ORDONNANCE DU 09 JUILLET 2025
DEMANDERESSE :
S.A.R.L. RAJI, immatriculée au RCS de [Localité 5] sous le n° 809.013.675. prise en la personne de son représentant légal
dont le siège social est sis [Adresse 1]
représentée par Me Annabelle MACE, avocat au barreau de STRASBOURG, vestiaire 317
DEFENDEURS :
S.A.S. CHEMINETTE, immatriculée au RCS de [Localité 5] sous le n° 383.038.981. prise en la personne de son représentant légal
dont le siège social est sis [Adresse 10]
représentée par Me Olivier SALICHON, avocat au barreau de COLMAR, Me Laurent ARBOIX, avocat au barreau de STRASBOURG, vestiaire 204
Monsieur [S] [K]
né le 07 Juin 1968 à [Localité 8]
demeurant [Adresse 3]
représenté par Me Anne-claire CAVELIUS-FONTAINE, avocat au barreau de STRASBOURG, vestiaire 63
S.A.S. L’AIR FROID, inscrite au RCS de [Localité 7] sous le n° 307.772.335. prise en la personne de son représentant légal
dont le siège social est sis [Adresse 4]
représentée par Me André EHRMANN, avocat au barreau de STRASBOURG, vestiaire 216
Juge de la mise en état : Chloé MAUNIER, Juge
Greffier : Stéphanie BAEUMLIN,
OBJET : Demande d’exécution de travaux, ou de dommages-intérêts, formée par le maître de l’ouvrage contre le constructeur ou son garant, ou contre le fabricant d’un élément de construction
DÉBATS :
A l’audience du 21 Mai 2025 à l’issue de laquelle le Juge de la mise en état a avisé les parties que l’ordonnance serait prononcée par mise à disposition au greffe à la date du 09 Juillet 2025.
ORDONNANCE :
Contradictoire
Rendue par mise à disposition au greffe
Signée par Chloé MAUNIER, Juge et par Stéphanie BAEUMLIN,greffier
EXPOSE DU LITIGE
Monsieur [S] [K] est propriétaire d’un local commercial sis [Adresse 2].
La société Raji y exploite un restaurant sous l’enseigne « [Localité 9] olive ».
Afin de mettre fin à des difficultés rencontrées avec le système de ventilation de la cuisine, la société Raji a mandaté la S.A.S. L’air froid pour installer un nouveau système d’extraction.
Déplorant la persistance de désagréments malgré les travaux réalisés, la société Raji a refusé de payer le solde de la facture de la S.A.S. L’air froid à hauteur de 1 000 euros.
La S.A.R.L. Raji s’est vue notifier par la S.A.S. L’air froid une ordonnance portant injonction de payer la somme de 1 000 euros, à laquelle elle a fait opposition devant le tribunal d’instance.
Par acte d’huissier de justice signifié le 7 mars 2018, la société Raji a assigné aux fins de déclaration de jugement commun la S.A.S. Cheminette.
Par jugement en date du 30 novembre 2018, le tribunal d’instance a rejeté la demande de mise hors de cause de Monsieur [S] [K], mis hors de cause la S.A.S. Cheminette, condamné la société Raji aux frais et dépens de la mise en cause de la société Cheminette et, avant-dire droit, ordonné une expertise aux fins de déterminer si les travaux réalisés par la société L’air froid sont conformes aux règles de l’art, permettent une évacuation efficace des fumées et odeurs de cuisine et si le matériel est acoustiquement dans les normes éventuellement applicables.
Par ordonnance en date du 27 novembre 2022, la chambre de proximité a notamment invité la société Cheminette à intervenir volontairement à l’instance et dit qu’à défaut d’intervention volontaire, la société Raji devrait procéder à sa mise en cause.

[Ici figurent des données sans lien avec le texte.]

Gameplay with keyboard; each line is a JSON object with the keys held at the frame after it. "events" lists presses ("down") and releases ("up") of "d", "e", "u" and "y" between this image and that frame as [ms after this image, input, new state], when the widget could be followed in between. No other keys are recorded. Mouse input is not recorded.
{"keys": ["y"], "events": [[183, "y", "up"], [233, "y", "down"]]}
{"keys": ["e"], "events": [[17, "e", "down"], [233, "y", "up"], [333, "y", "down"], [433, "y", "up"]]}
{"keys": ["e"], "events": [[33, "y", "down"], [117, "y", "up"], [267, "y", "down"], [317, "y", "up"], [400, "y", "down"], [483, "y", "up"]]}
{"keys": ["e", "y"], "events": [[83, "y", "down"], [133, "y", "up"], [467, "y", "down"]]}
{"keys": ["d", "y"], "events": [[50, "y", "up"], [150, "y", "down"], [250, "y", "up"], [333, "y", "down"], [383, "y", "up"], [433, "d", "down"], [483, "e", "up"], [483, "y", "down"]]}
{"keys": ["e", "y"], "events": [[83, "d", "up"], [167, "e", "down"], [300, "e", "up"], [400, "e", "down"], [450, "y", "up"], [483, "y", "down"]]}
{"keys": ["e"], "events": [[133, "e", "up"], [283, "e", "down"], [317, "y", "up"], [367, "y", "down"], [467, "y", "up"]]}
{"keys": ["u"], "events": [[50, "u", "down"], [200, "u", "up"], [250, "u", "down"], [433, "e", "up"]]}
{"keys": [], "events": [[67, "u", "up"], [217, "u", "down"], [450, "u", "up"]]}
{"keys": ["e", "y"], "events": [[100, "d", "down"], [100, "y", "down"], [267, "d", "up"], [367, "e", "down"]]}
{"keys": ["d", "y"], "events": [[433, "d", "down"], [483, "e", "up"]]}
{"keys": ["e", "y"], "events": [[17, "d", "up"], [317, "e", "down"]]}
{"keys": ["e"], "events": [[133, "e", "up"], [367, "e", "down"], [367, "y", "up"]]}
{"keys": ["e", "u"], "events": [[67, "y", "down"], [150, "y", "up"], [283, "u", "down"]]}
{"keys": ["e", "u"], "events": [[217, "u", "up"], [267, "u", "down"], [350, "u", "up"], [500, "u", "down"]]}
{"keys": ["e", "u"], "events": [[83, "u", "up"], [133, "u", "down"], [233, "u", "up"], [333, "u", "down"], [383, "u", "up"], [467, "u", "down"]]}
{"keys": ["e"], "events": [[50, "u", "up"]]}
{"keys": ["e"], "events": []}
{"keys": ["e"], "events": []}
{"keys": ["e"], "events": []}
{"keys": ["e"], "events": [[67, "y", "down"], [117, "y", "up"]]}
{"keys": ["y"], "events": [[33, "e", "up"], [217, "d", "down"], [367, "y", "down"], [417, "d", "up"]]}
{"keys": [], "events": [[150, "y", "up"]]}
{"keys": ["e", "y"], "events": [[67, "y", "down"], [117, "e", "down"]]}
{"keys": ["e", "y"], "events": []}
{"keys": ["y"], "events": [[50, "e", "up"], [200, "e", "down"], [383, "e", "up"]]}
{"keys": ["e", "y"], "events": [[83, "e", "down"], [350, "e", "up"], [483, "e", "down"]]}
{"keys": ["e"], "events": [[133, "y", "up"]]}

La société Cheminette a participé, par la suite, aux opérations d’expertise.
Par ordonnance en date du 18 octobre 2022, l’affaire pendante devant la chambre de proximité a été radiée.
L’expert a déposé son rapport le 24 janvier 2023.
Par actes d’huissier délivrés les 28 mars et 3 avril 2024, la S.A.R.L. Raji a fait attraire la S.A.S. L’air froid, Monsieur [S] [K] et la S.A.S. Cheminette devant le tribunal judiciaire de Strasbourg aux fins de les voir solidairement condamnés à lui payer diverses sommes en réparation de ses préjudices.
Il s’agit de la présente procédure.
Aux termes de sa requête et ses conclusions sur incident en date du 31 octobre 2024, 7 février 2025 et 15 mai 2025, la S.A.S. Cheminette demande au juge de la mise en état de :
— CONSTATER que le Tribunal d’Instance de Strasbourg, devenu depuis lors Chambre de proximité du Tribunal judiciaire de STRASBOURG, est préalablement saisi sous le 11° RG 14-001373 et, EN CONSEQUENCE, SE DESSAISIR à son profit et lui RENVOYER le dossier de la cause ;
— CONSTATER que la Société Cheminette bénéficie de l’exception de chose jugée passée en force de chose jugée selon jugement rendu en date du 30 novembre 2018 par le Tribunal d’instance de Strasbourg sous le n° RG 17-001373 la mettant définitivement « hors de cause » et, EN CONSEQUENCE, DECLARER la demande dirigée contre la société Cheminette irrecevable ;
— CONSTATER le défaut de qualité et d’intérêt à agir de la société Raji à l’encontre de la société Cheminette sur le fondement de la responsabilité contractuelle et, EN CONSEQUENCE, DECLARER la demande dirigée contre la société Cheminette irrecevable ;
— DEBOUTER la S.A.R.L. Raji de l’intégralité de ses demandes, fins et conclusions ;
— CONDAMNER la société Raji à payer à la société Cheminette un montant de 6.000,00 euros sur le fondement des dispositions de l’article 700 du code de procédure civile ainsi qu’aux entiers frais et dépens.
Sur l’exception de litispendance, elle indique qu’en application des dispositions de l’article 376 du code de procédure civile, la radiation de l’affaire n’a pas dessaisi le tribunal d’instance, de sorte qu’en application des dispositions de l’article 100 du code de procédure civile, le présent tribunal doit se dessaisir au profit de la chambre de proximité du tribunal judiciaire de Strasbourg.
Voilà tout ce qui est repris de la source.